**PROBLEM STATEMENT**
Copy every line of the entries below verbatim, preserving their order, wording, and punctuation.

**ENTRIES**
★ ★ ★

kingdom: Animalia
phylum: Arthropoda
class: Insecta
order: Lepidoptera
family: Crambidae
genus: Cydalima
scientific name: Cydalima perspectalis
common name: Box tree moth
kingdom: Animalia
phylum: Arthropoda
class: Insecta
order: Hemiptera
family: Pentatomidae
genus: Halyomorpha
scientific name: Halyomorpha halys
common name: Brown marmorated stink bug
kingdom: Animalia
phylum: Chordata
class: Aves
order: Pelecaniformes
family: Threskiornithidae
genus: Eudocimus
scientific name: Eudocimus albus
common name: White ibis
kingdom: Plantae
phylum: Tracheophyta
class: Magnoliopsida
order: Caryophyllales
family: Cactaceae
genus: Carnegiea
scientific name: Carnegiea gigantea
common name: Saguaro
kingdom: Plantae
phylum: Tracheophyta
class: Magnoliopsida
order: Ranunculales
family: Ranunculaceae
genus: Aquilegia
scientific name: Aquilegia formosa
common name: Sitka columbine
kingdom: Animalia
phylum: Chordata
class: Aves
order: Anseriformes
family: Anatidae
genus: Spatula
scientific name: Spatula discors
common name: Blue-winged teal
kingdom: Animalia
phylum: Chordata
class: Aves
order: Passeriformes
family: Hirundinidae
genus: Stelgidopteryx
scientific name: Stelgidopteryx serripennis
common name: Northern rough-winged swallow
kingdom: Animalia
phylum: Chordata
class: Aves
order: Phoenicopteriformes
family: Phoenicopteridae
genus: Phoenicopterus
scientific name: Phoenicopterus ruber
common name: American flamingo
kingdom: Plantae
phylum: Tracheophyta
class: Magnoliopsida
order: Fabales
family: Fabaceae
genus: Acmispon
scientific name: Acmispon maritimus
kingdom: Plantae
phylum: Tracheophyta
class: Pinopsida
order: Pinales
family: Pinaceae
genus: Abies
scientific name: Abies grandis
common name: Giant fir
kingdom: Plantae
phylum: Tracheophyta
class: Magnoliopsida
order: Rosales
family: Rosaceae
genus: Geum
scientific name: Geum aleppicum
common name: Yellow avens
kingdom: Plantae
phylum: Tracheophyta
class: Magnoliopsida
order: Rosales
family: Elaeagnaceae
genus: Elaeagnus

★ ★ ★

**ANSWER TO THIS TASK**
kingdom: Animalia
phylum: Arthropoda
class: Insecta
order: Lepidoptera
family: Crambidae
genus: Cydalima
scientific name: Cydalima perspectalis
common name: Box tree moth
kingdom: Animalia
phylum: Arthropoda
class: Insecta
order: Hemiptera
family: Pentatomidae
genus: Halyomorpha
scientific name: Halyomorpha halys
common name: Brown marmorated stink bug
kingdom: Animalia
phylum: Chordata
class: Aves
order: Pelecaniformes
family: Threskiornithidae
genus: Eudocimus
scientific name: Eudocimus albus
common name: White ibis
kingdom: Plantae
phylum: Tracheophyta
class: Magnoliopsida
order: Caryophyllales
family: Cactaceae
genus: Carnegiea
scientific name: Carnegiea gigantea
common name: Saguaro
kingdom: Plantae
phylum: Tracheophyta
class: Magnoliopsida
order: Ranunculales
family: Ranunculaceae
genus: Aquilegia
scientific name: Aquilegia formosa
common name: Sitka columbine
kingdom: Animalia
phylum: Chordata
class: Aves
order: Anseriformes
family: Anatidae
genus: Spatula
scientific name: Spatula discors
common name: Blue-winged teal
kingdom: Animalia
phylum: Chordata
class: Aves
order: Passeriformes
family: Hirundinidae
genus: Stelgidopteryx
scientific name: Stelgidopteryx serripennis
common name: Northern rough-winged swallow
kingdom: Animalia
phylum: Chordata
class: Aves
order: Phoenicopteriformes
family: Phoenicopteridae
genus: Phoenicopterus
scientific name: Phoenicopterus ruber
common name: American flamingo
kingdom: Plantae
phylum: Tracheophyta
class: Magnoliopsida
order: Fabales
family: Fabaceae
genus: Acmispon
scientific name: Acmispon maritimus
kingdom: Plantae
phylum: Tracheophyta
class: Pinopsida
order: Pinales
family: Pinaceae
genus: Abies
scientific name: Abies grandis
common name: Giant fir
kingdom: Plantae
phylum: Tracheophyta
class: Magnoliopsida
order: Rosales
family: Rosaceae
genus: Geum
scientific name: Geum aleppicum
common name: Yellow avens
kingdom: Plantae
phylum: Tracheophyta
class: Magnoliopsida
order: Rosales
family: Elaeagnaceae
genus: Elaeagnus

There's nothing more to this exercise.